To run Deno code, provide it as a file (via the files field in ExecutionRequest or by passing a file argument to the CLI).

Why does my persistent container reject a different runtime?

Persistent containers are created with a specific runtime’s Docker image (e.g., isol8:python). Each image only contains its own language toolchain. A Python container doesn’t have Node.js installed, so attempting to switch runtimes fails:
Error: Cannot switch runtime from "python" to "node". Each persistent
container supports a single runtime. Create a new Isol8 instance for
a different runtime.
Create a separate DockerIsol8 instance (or a separate persistent session on the server) for each runtime you need.

Resource Limits

Why do packages fail with “Operation not permitted”?

Packages that include native extensions (like numpy, pandas, or scipy) compile and install shared library files (.so). These files need to be executable, which means they must be installed in a directory that allows execution. isol8 installs packages to /sandbox (which has the exec flag), not /tmp (which has noexec). The default /sandbox size is 512MB, which is sufficient for most packages. If installation fails with “No space left on device” or “Operation not permitted”, increase the sandbox size:
isol8 run -e "import numpy" --runtime python --install numpy --sandbox-size 1g

What is the difference between --sandbox-size and --tmp-size?

MountDefaultExecutionPurpose
/sandbox512MBAllowedWorking directory, package installations, user files
/tmp256MBBlocked (noexec)Temporary files, package manager caches
/sandbox is where your code runs, packages are installed, and output files are written. It allows execution of shared libraries. /tmp is for temporary files that programs create during execution. The noexec flag on /tmp is a security measure — it prevents untrusted code from downloading and executing arbitrary binaries in the temp directory.

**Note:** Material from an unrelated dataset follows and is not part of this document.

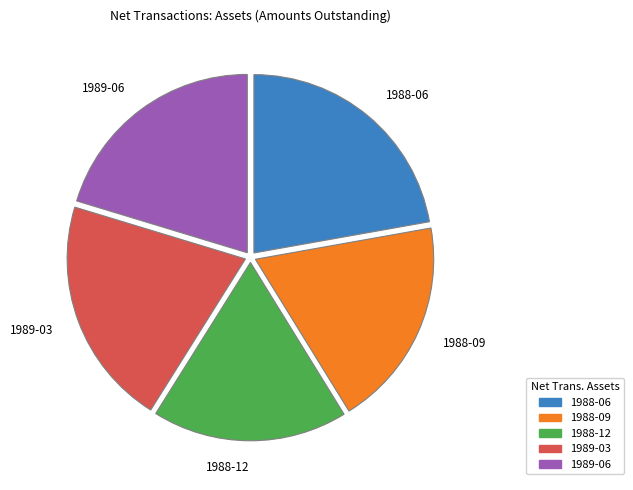

Is there any slice that represents more than half of the pie?

No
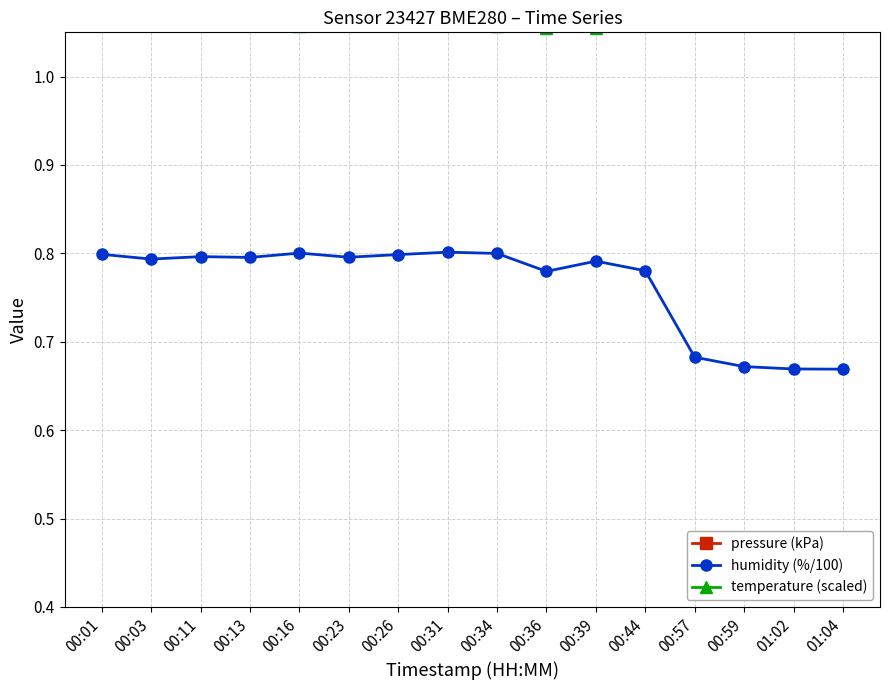

What is the average value of the humidity (%/100) series?

0.8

Why was my output truncated?

Output (stdout + stderr) is capped at maxOutputSize (default: 1MB / 1,048,576 bytes). When output exceeds this limit, it is truncated and result.truncated is set to true. This prevents memory exhaustion from programs that produce excessive output (e.g., infinite loops printing to stdout). Increase the limit with --max-output:
isol8 run generate_report.py --max-output 10485760  # 10MB

Secrets

How does secret masking work?

When you pass --secret KEY=VALUE, isol8:
  1. Injects KEY as an environment variable inside the container
  2. Scans all stdout and stderr for any occurrence of VALUE
  3. Replaces every occurrence with ***
isol8 run -e "import os; print(os.environ['TOKEN'])" \
  --runtime python --secret TOKEN=sk-abc123
# stdout: ***
Masking happens after code execution, on the collected output. The code itself has full access to the secret value — only the output seen by the caller is sanitized. This prevents accidental leakage in logs, AI agent responses, or user-facing output.

Can secrets leak through file outputs?

Secret masking only applies to stdout and stderr. If your code writes a secret value to a file and you retrieve that file via getFile(), the secret will not be masked in the file contents. Only the streamed/collected text output is sanitized. To avoid this, do not write secrets to files that you intend to retrieve, or implement your own masking on retrieved file contents.